Cuba’s location has determined the island’s political, social, and economic history. No other political entity in the Western Hemisphere has been as contested as Cuba has, and no other society has passed from colonial status, to a republic, to a socialist state in less than 100 years. The largest and most western island of the Antilles archipelago, Cuba is centrally located between North and South America, and guards access to the Caribbean Sea. For hundreds of years, its strategic position and its rich soil, abundant harbors, and mineral reserves have attracted foreign powers, first Spain, then the United States, and then the Union of Soviet Socialist Republics (USSR).

A

Pre-Columbian Society

Cuba’s first inhabitants were indigenous people who arrived by sea, following the trade winds westward from the coast of Venezuela along the islands of the Caribbean. Little evidence remains of the first indigenous people, the Ciboney (or Guanahacabibe), who began settling the island about 1000 bc. The Ciboney lived along the coast and survived by fishing, hunting, and gathering plant foods. They lived in small, seminomadic clans and left no written record of their society, religions, or languages.

A more warlike group of the Arawakan (see Arawak) language family reached Cuba in two waves, beginning with the sub-Taínos, who arrived about ad 900, gradually pushing the Ciboney to the western third of the island. Members of the Arawakan language family lived in thatched houses and were governed by caciques (tribal chiefs).
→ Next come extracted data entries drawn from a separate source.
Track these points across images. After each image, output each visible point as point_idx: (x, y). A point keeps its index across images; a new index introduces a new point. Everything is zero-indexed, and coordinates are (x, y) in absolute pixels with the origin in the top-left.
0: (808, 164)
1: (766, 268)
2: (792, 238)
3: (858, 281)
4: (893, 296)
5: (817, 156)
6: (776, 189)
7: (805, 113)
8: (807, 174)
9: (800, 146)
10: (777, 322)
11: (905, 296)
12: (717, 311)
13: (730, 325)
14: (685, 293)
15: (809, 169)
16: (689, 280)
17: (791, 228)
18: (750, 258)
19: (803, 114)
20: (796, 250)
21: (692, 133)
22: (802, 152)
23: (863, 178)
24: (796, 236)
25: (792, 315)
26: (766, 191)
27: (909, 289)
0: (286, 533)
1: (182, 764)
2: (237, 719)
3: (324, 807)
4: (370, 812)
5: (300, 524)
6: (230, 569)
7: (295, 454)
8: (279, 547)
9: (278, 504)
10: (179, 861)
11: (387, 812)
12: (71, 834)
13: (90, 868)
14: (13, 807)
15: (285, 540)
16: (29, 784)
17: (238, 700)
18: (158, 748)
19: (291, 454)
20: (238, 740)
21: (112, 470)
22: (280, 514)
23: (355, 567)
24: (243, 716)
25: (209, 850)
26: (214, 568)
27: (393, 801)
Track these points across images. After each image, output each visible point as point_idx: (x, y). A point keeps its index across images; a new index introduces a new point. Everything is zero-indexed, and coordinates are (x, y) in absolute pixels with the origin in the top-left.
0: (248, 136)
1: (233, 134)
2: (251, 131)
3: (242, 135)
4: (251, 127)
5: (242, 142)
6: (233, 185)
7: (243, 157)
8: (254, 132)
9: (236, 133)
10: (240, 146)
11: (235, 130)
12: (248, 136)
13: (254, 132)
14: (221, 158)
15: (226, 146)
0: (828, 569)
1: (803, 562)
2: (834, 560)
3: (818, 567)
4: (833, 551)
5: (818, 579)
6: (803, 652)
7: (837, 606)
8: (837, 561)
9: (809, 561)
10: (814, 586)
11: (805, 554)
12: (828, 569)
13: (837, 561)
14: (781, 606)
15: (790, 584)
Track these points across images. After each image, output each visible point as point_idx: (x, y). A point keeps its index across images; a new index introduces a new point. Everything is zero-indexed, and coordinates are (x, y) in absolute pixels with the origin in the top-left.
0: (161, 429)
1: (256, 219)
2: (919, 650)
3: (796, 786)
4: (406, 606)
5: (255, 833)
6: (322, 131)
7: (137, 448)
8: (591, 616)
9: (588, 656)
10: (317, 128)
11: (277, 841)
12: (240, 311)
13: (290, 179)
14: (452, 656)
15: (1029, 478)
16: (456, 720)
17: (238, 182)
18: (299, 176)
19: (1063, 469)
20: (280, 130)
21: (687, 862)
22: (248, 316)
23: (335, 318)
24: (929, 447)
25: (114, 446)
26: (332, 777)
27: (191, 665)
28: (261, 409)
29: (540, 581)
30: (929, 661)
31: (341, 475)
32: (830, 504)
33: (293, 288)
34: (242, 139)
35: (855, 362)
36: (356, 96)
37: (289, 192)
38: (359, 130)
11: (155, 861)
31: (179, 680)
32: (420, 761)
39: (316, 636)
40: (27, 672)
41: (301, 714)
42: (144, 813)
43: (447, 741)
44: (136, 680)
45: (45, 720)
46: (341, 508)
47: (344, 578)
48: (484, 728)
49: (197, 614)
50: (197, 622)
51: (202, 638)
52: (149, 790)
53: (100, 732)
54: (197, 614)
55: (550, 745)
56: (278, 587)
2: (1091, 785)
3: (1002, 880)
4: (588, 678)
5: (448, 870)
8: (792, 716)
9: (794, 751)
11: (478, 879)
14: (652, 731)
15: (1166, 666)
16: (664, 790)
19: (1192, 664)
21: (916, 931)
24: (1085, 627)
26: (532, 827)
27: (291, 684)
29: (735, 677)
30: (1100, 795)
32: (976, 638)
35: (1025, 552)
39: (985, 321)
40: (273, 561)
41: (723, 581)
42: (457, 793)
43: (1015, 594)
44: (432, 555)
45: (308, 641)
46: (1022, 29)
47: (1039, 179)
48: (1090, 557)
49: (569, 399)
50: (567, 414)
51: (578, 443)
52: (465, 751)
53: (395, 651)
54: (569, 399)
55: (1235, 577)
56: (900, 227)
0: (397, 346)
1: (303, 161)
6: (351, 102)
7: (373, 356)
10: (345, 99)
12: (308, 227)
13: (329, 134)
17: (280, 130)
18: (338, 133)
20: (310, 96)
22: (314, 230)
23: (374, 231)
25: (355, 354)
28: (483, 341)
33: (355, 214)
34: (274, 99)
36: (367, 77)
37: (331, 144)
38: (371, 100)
They survived by fishing and collectively working gardens, where they grew cassava, maize (corn), beans, sweet potatoes, yucca, tomatoes, and pineapples. They also grew tobacco, which they used for religious ceremonies and medicinal purposes. A second migratory wave, the Taínos, swept into the eastern coastal area of Cuba from the neighboring island of Hispaniola in the 15th century, just before the Spanish conquest.

When explorer Christopher Columbus reached the island on October 27, 1492, Cuba’s indigenous population numbered approximately 112,000, with 92,000 sub-Taínos, 10,000 Taínos, and 10,000 Ciboney. Columbus claimed the island for Spain, the nation that had sponsored his voyage.